Hi MoAbuDayyeh, I'm not sure whether you should update the article or outright invalidate it. When I first learnt about MDM via Intune late last year, I came across this article as an example of how to apply custom software policies by way of ADMX ingestion. Back then I don't remember Intune directly having Office 2016 ATs internally, but it didn't matter since we were only interested in controlling other software like Lenovo Vantage or Google Chrome; we ingested their ADMX templates accordingly and applied configuration profiles with no problems.
Come earlier this year, we decided to control some behaviours of Office apps, and referring back to this article, performed the same steps, and then found all our targeted computers stuck in pending status and never responding to any subsequent MDM commands thereafter. Effectively all the organisation's Windows computers were no longer manageable by us the IT operations team.

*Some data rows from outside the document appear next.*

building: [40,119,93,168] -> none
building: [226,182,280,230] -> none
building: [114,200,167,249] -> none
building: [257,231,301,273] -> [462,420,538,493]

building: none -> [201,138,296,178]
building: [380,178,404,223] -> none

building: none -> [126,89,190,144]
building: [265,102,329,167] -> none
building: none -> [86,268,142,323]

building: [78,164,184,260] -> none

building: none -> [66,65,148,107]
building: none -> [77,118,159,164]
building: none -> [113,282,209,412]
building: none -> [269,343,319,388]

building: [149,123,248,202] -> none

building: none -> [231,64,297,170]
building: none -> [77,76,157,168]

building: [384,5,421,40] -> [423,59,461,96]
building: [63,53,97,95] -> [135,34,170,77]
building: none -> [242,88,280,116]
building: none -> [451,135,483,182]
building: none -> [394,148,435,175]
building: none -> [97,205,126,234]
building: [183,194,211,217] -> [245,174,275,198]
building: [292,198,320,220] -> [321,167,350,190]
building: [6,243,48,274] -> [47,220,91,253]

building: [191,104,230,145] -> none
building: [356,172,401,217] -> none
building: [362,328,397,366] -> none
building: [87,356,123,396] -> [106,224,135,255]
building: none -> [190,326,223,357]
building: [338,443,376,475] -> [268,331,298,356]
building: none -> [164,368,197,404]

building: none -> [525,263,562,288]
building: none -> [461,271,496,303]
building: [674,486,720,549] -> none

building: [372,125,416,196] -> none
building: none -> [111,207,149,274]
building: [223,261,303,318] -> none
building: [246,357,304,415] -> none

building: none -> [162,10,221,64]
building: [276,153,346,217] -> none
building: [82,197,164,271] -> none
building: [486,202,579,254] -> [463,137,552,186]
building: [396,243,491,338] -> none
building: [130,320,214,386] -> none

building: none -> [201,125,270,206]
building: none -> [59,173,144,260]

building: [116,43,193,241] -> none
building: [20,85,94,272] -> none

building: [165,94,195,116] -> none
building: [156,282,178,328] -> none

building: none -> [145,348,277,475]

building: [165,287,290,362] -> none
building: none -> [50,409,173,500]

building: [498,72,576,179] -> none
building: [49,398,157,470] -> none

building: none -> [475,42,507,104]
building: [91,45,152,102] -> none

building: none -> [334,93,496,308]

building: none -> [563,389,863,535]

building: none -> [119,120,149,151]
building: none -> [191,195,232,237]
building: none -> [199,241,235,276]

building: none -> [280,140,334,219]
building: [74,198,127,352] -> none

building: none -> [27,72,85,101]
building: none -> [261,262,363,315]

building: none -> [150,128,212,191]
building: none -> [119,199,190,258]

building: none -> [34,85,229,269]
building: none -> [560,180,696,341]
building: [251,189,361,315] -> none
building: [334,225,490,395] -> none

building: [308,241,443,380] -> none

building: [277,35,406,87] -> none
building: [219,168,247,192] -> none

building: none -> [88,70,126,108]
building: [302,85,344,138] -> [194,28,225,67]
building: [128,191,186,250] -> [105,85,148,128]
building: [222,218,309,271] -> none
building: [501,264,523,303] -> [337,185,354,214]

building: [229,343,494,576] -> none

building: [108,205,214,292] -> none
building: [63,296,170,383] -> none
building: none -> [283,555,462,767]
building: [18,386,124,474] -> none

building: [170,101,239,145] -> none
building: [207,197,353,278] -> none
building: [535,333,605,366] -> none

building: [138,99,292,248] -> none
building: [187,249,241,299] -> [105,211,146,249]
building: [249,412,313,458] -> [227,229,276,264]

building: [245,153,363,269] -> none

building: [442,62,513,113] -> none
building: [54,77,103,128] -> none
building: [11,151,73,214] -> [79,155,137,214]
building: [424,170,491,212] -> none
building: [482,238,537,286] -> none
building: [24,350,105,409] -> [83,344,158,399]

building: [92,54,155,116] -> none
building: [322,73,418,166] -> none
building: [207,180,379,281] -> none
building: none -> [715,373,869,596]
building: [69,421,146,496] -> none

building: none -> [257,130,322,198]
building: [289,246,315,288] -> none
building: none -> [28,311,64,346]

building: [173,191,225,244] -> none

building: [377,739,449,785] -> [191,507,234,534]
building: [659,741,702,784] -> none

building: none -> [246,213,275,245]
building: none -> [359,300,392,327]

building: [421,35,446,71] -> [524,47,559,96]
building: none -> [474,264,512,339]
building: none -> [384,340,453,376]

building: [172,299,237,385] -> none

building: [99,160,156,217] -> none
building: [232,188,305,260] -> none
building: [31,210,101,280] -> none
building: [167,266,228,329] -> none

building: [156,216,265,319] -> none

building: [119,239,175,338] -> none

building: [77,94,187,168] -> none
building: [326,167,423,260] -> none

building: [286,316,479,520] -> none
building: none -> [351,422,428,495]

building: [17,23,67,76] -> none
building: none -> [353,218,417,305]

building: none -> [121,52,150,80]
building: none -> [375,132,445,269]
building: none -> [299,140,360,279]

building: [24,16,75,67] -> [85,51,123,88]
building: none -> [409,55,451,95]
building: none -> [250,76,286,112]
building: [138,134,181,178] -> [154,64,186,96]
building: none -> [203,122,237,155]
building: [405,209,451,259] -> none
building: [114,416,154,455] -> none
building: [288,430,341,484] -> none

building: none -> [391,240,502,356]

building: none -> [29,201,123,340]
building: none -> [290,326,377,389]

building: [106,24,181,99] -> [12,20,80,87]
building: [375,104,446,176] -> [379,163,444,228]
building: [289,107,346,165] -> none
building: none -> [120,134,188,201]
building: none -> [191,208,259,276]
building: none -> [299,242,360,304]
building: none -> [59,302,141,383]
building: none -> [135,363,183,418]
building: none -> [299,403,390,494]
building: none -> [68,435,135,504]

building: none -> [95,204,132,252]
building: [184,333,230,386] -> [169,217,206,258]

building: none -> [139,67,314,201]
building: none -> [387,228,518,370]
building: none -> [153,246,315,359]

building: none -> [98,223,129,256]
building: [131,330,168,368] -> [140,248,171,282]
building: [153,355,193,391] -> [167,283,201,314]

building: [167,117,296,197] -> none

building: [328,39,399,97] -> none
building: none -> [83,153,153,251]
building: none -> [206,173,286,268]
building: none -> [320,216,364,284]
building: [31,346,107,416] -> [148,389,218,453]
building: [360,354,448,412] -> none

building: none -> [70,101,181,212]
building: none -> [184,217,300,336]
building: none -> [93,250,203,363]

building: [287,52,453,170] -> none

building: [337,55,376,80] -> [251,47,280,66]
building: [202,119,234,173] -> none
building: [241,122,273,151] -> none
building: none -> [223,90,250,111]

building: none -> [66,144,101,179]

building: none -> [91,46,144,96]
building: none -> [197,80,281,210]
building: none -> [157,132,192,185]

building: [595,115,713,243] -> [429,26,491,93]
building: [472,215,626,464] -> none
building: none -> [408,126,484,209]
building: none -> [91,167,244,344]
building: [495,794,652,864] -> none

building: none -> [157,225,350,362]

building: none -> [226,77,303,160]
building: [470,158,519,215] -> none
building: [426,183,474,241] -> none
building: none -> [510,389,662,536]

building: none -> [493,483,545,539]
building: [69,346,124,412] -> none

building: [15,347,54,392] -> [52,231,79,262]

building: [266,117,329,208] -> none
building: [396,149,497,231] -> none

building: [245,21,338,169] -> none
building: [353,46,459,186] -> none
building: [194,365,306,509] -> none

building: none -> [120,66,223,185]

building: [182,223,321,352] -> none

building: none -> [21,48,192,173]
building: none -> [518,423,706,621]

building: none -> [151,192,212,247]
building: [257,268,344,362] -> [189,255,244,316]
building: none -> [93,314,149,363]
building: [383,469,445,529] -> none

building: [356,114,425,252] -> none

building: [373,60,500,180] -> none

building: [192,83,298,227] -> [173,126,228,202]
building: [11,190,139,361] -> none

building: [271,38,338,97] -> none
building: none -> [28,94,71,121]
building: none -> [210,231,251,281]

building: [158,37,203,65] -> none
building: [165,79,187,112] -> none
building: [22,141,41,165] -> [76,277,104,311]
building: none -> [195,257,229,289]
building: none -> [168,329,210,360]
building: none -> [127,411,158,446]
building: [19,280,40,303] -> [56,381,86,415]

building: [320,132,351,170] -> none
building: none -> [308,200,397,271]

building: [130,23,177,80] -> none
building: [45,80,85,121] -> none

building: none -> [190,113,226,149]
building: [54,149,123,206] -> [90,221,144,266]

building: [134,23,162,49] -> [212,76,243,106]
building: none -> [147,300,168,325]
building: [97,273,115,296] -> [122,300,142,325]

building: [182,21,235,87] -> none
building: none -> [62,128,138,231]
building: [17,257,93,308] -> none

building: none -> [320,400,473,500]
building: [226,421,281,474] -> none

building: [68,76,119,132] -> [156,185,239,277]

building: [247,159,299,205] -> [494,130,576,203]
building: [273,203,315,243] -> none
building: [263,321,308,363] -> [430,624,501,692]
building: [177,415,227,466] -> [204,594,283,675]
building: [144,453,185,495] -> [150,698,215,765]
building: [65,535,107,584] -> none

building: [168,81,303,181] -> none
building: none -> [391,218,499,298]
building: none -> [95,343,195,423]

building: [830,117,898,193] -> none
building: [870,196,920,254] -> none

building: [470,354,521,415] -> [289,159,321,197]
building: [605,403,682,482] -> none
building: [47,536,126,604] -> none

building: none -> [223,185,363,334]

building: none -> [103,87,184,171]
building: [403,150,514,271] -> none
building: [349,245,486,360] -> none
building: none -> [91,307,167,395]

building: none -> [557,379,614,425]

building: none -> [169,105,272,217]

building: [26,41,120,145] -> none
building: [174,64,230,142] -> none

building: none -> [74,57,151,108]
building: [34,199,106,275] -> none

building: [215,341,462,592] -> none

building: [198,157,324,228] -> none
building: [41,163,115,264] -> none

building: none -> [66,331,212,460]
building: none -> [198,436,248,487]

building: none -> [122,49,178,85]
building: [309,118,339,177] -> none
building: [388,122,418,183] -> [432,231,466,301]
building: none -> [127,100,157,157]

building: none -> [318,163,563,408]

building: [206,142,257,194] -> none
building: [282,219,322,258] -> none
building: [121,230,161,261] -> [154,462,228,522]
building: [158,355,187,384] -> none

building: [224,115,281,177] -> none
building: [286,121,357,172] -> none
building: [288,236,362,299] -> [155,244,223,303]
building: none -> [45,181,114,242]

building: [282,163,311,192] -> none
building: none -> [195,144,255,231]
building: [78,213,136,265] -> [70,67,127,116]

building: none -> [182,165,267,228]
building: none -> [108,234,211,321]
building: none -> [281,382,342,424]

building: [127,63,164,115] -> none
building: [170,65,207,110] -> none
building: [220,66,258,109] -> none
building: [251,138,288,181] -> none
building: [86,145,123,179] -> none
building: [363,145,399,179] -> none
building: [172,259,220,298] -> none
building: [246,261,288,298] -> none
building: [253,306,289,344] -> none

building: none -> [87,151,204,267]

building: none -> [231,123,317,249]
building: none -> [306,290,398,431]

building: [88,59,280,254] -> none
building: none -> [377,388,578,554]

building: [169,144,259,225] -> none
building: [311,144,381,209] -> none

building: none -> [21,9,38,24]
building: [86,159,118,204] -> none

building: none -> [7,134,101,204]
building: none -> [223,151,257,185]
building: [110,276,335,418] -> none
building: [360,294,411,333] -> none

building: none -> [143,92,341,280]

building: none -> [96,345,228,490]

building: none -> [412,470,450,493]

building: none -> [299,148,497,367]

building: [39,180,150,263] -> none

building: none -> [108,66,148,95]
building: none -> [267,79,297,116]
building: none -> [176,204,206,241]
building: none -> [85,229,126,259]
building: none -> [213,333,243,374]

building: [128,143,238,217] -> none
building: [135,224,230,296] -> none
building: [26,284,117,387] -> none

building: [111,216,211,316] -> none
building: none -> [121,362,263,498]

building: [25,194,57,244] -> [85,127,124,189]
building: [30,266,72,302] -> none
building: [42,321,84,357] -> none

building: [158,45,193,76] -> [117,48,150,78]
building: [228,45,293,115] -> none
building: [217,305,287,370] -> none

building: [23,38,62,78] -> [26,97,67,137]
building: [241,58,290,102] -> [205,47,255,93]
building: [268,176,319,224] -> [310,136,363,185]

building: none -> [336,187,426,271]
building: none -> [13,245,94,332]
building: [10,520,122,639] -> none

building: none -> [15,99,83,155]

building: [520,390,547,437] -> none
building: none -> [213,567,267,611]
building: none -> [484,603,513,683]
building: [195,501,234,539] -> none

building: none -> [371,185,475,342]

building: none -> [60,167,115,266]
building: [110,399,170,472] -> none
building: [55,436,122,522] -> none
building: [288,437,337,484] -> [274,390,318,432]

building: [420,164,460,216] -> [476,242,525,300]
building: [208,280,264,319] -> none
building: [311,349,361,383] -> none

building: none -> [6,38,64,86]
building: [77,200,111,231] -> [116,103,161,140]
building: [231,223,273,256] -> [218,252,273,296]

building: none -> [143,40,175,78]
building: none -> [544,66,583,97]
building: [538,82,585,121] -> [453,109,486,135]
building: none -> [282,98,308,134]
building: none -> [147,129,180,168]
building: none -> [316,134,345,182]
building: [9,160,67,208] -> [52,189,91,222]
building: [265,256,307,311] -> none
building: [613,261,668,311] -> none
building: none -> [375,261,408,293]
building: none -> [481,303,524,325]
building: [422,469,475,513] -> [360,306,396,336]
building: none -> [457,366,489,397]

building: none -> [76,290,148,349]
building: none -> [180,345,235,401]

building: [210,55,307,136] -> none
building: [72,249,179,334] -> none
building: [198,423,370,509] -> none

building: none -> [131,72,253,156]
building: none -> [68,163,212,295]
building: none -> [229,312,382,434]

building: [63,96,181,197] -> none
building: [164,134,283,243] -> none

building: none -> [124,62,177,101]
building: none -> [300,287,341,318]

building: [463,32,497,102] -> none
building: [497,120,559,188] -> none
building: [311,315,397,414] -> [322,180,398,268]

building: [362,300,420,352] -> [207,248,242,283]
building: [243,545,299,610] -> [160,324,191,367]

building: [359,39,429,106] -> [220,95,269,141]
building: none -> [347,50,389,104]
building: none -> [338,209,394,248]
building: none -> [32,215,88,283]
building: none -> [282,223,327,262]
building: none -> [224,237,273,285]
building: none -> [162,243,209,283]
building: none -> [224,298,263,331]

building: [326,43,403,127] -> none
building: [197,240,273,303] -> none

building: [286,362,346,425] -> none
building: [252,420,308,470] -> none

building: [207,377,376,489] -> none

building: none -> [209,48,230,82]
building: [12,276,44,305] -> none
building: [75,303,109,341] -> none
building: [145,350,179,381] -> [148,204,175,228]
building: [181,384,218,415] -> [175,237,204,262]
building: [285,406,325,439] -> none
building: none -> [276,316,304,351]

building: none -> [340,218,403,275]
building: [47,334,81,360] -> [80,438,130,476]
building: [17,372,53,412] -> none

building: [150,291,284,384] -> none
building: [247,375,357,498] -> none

It is by the stroke of luck in experimenting with (manually deleting) the above Registry keys did we managed to wake our computers from their comas and have them responding to MDM again. This is however a huge DOS vulnerability in the Windows MDM client stack, and I have already alerted tech support to raise this problem to the relevant Windows development team.
Only later did we realise Intune now offered Office 2016 ATs out of the box, and that is the proper and safe way to configure their behaviours. This custom ADMX method is now completely dangerous to use.